Countdown 1945: The Extraordinary Story of the Atomic Bomb and the 116 Days That Changed the World (book review)

After Franklin Roosevelt passed away the next President, VP Harry Truman, was told a secret. There’s “an immense project that was underway”, Secretary of War Henry Stimson told Truman, to develop “a new explosive of almost unbelievable destructive power.” Author Chris Wallace writes in his book Countdown 1945, “The project was so secret—and so potentially dangerous—only a handful of people knew about it.” The Manhattan Project employed over 130,000 people at a cost of nearly two billion dollars – and the Vice President didn’t know about it?? This surprised me, and I wanted to read more.

“(Truman) was shocked that a project of this size and expense, with plants across the nation, had remained a secret,” Wallace writes. I found Countdown 1945 fascinating with many behind the scenes details like this of the decision to drop the first Atomic Bomb.

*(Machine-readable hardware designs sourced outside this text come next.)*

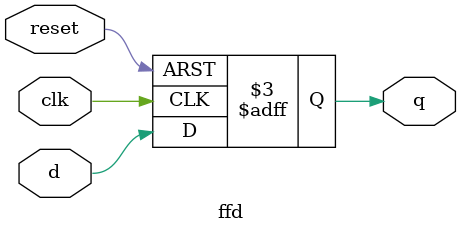
<source format=v>
module ffd (clk,reset,d,q); // assíncrono

	input clk,reset,d;
	output q;
	reg q;

	always @ (posedge clk or negedge reset) begin
	
		if(~reset) // reseta com 0
			q <= 0;
			
		else
			q <= d;
			
	end
			 
endmodule

</source>
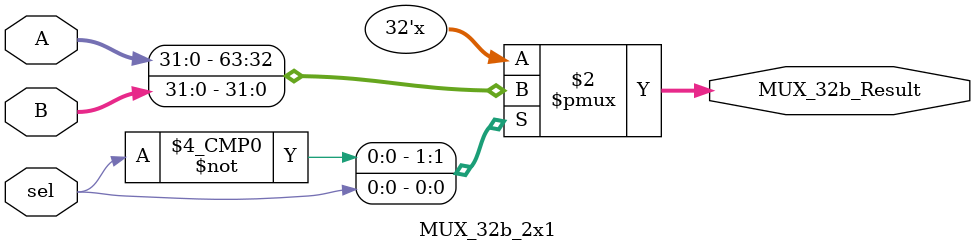
<source format=v>
module MUX_32b_2x1(
    input wire [31:0] A,
    input wire [31:0] B,
    input wire sel,
    output reg [31:0] MUX_32b_Result
);

    always @(*) begin
        case (sel)
            1'b0: MUX_32b_Result = A;
            1'b1: MUX_32b_Result = B;
            default: MUX_32b_Result = 32'b0;
        endcase
    end

endmodule
</source>
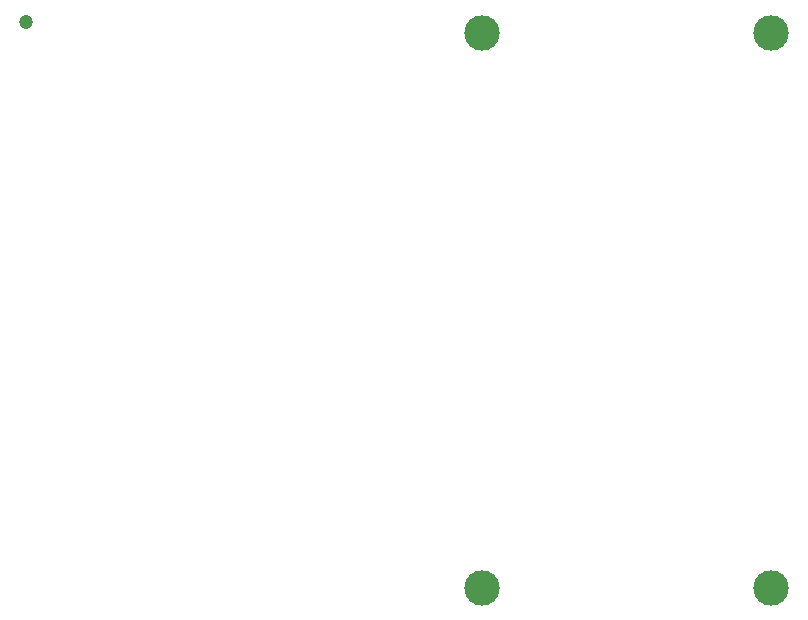
<source format=gbr>
%TF.GenerationSoftware,KiCad,Pcbnew,9.0.4*%
%TF.CreationDate,2025-11-05T17:19:53+05:30*%
%TF.ProjectId,BikeSSv3,42696b65-5353-4763-932e-6b696361645f,rev?*%
%TF.SameCoordinates,Original*%
%TF.FileFunction,NonPlated,1,2,NPTH,Drill*%
%TF.FilePolarity,Positive*%
%FSLAX46Y46*%
G04 Gerber Fmt 4.6, Leading zero omitted, Abs format (unit mm)*
G04 Created by KiCad (PCBNEW 9.0.4) date 2025-11-05 17:19:53*
%MOMM*%
%LPD*%
G01*
G04 APERTURE LIST*
%TA.AperFunction,ComponentDrill*%
%ADD10C,1.200000*%
%TD*%
%TA.AperFunction,ComponentDrill*%
%ADD11C,3.000000*%
%TD*%
G04 APERTURE END LIST*
D10*
%TO.C,J101*%
X195053674Y-89600000D03*
D11*
%TO.C,U101*%
X233600000Y-90525000D03*
X233600000Y-137475000D03*
X258110000Y-90525000D03*
X258110000Y-137475000D03*
M02*

</source>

Wallace details the differences of opinion among the US leadership on whether to drop the bomb or not. General Douglas MacArthur, commander of U.S. Army Forces in the Pacific, was against it. So was General Dwight Eisenhower, supreme commander of Allied forces in Europe. And there were doubts about the effectiveness of the weapon. “The bomb will never go off, and I speak as an expert in explosives,” Truman’s chief of staff told him.

My father served in Europe during World War II and he was always thankful the U.S. dropped the bomb on Hiroshima. “They would have sent me to fight in Japan,” he used to say. This viewpoint was valid, as Wallace relays the thinking of the time was that the Japanese were not going to surrender easily. “Even when the Japanese lost 100,000 of their 120,000 men on (Okinawa), and were obviously defeated, thousands of Japanese soldiers kept fighting, in many cases falling on their own grenades rather than surrender,” Wallace writes. “If the enemy fought that fiercely for Okinawa, what would they do to defend their homeland?”

OK, I get that argument. But why not give the Japanese a demonstration of the weapon, I had thought, without dropping it on a city? Truman’s Secretary of State James Byrnes warned “telling the Japanese where a bomb would be dropped would prompt them to move American prisoners of war to the area.” Clearly the decision to drop the bomb was not an easy one.

You may be left pondering, like I am, was the choice to drop the bomb worth it? For both sides of the issue, and for those interested in World War II history, Countdown 1945 is a must read.